Из садка при входе обреченно таращились серебряно-черные рыбины съедобных пород. В кабинках за обильно накрытыми столиками сидели немногочисленные, одетые с иголочки клиенты. Холло постучал по стенке садка: «Наш озёрный фогаш, объедение. Но сперва — палинка». Ее принес официант в камзоле с народным орнаментом. «За ваши здоровье и щедрость, — провозгласил Холло, щеголяя красными подтяжками и сорочкой в голубую полоску. — Дай бог, чтоб их не убавилось. Итак, вы снимаете фильм о Криминале Басло. Чем я-то могу быть полезен?» «Честно говоря, я думал, что вы философ». «Был когда-то, — сказал Холло. — Но теперь — нет. Или вы не в курсе, что философия умерла? На Земле не осталось ни одной идеи. Здесь все идеи задушил марксизм-ленинизм, на Западе — деконструкция. Мы объелись реалистическими концепциями, а вы их не успели распробовать. Времена, когда действительность укладывалась в умозрительную схему, прошли. Гегель устарел. «Если мир не соответствует моей теории, тем хуже для мира», так, кажется? Нет, я сделался прагматиком и сменил род занятий».
«Чем же вы занимаетесь?» — спросил я. «Я вам рассказывал про Wende, про великие перемены. Возьмем, к примеру, ГДР — она была весьма академичным государством. Сотни профессоров достигли таких высот теоретической мысли, что преподавание стало им как бы и ни к чему. Они писали установочные трактаты по марксистской эстетике, марксистской политэкономии. И на что сейчас эти профессора годны? Да ни на что. Им надо начинать все сначала, осмысливать реальность заново, как ее осмысливает младенец. Студентам от них мало проку. Это и есть Wende, понятно? А я — Wendehals, изменник, сменщик, меняла». «Ясно, — сказал я. — И что же вы изменяете?» «Самого себя и окружающее. — Холло повертел в пальцах рюмку. — Как бы это попроще? Устраиваю дела». «Какие дела?» «В эпоху перемен впечатление такое, что всем чего-то недостает. Вам требуется комфортабельная квартира в Буде? Кондитерская в Сегеде? Льготная международная линия? Факс австрийского производства? Может, вы хотите стать владельцем трамвайного депо в Чепеле или совладельцем порноателье на озере Балатон? Я это вам устрою. Вы начнете снимать, понадобятся оборудование, транспорт, павильоны, гостиница, содействие властей. Это я тоже устрою».
«Отказываться грех, — поблагодарил я. — Но раньше-то вы философию преподавали?» «Да. В университете имени Лоранда Этвеша. Марксизм и этику соцобщежития». «Значит, вы развернулись на сто восемьдесят градусов». «Ну, не совсем так, — улыбнулся Холло. — Видите ли, Маркс уповал на то, что в будущем материализм станет общепринятым мировоззрением. Но как этого добиться, увы, не придумал.
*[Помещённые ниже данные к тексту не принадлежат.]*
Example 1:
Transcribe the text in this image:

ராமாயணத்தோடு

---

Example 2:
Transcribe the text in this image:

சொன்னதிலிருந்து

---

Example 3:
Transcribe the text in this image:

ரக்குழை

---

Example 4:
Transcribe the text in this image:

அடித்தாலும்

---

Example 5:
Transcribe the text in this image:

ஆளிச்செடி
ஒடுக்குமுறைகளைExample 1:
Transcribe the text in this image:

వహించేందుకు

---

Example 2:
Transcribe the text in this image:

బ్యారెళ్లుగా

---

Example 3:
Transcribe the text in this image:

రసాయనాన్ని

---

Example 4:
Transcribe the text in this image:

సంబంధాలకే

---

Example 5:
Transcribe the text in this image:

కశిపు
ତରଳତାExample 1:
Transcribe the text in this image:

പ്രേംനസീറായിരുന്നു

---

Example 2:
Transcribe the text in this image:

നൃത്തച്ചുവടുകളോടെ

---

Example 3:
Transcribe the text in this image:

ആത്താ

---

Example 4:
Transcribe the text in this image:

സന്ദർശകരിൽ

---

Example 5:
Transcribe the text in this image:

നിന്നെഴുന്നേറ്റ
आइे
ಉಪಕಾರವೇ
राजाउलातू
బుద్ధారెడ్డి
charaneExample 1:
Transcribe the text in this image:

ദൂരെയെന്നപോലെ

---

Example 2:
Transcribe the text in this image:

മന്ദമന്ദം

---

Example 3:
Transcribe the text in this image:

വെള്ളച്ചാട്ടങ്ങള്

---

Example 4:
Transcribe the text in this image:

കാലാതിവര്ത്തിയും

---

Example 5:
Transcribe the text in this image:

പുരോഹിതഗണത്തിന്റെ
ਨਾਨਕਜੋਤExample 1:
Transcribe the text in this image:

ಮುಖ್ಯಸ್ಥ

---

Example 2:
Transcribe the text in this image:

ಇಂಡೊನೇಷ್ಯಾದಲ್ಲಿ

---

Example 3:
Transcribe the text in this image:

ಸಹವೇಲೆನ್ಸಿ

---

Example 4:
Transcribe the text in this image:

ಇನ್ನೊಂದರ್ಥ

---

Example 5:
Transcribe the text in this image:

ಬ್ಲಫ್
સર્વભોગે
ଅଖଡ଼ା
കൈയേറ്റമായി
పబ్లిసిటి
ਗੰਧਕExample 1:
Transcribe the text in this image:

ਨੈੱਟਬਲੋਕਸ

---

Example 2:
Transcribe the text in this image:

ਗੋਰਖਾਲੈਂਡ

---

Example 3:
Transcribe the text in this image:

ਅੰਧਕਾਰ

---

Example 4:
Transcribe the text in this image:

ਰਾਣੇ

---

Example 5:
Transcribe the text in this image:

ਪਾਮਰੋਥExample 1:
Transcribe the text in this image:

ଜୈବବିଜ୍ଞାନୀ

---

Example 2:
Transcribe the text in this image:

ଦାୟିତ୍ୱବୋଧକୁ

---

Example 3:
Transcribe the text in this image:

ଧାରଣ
Я в этом смысле продвинулся дальше, чем он». «Басло Криминале тоже преподавал в университете?» — спросил я. «И да, и нет, — ответил Холло. — Читал иногда лекции. Но в основном корифействовал в Академии наук, так что наши его редко лицезрели». «Но вы были с ним близко знакомы?» «Не сказал бы. Тогда никто ни с кем близко не знакомился. Благоразумней было просто раскланиваться». «Вы преподавали в здешнем университете, а потом вдруг — раз! — и уехали в Вену?» «А вы бы не уехали — от всех этих марксизмов и соцобщежитий?» «Неужели уехать было так легко?» «Ну, меня выпустили. Всех, у кого были связи и хоть какие-то зацепки наверху, выпускали».
«А в Вене вы стали аспирантом профессора Кодичила и написали за него биографию Криминале?» Холло поперхнулся второй порцией палинки и посмотрел на меня в упор: «Почему вы об этом спрашиваете? Вы из полиции или как?» «Не бойтесь, я журналист. Собираю информацию о Басло Криминале». «Исключительно для фильма?» «Исключительно. Однако этот человек, к несчастью, темная лошадка. О нем, похоже, ни у кого нет точных данных. Вот я и хочу найти того, кто написал его биографию». Не отводя взгляда, Холло сказал: «Не я, уверяю вас». «То есть Кодичил все-таки сам ее написал?» «Этот старый хрен? Ну вы загнули! Нет, и Кодичил ее не писал». «Выходит, некто третий? — спросил я. — Кто же он? Вы его знаете?» Появился официант с двумя столовыми приборами, но Холло что-то нашептал ему, и тот унес их обратно. «Конечно знаю, — сказал Холло, когда официант отошел на безопасное расстояние. — А вы не догадываетесь?» «Нет». «Этот третий — Криминале Басло собственной персоной».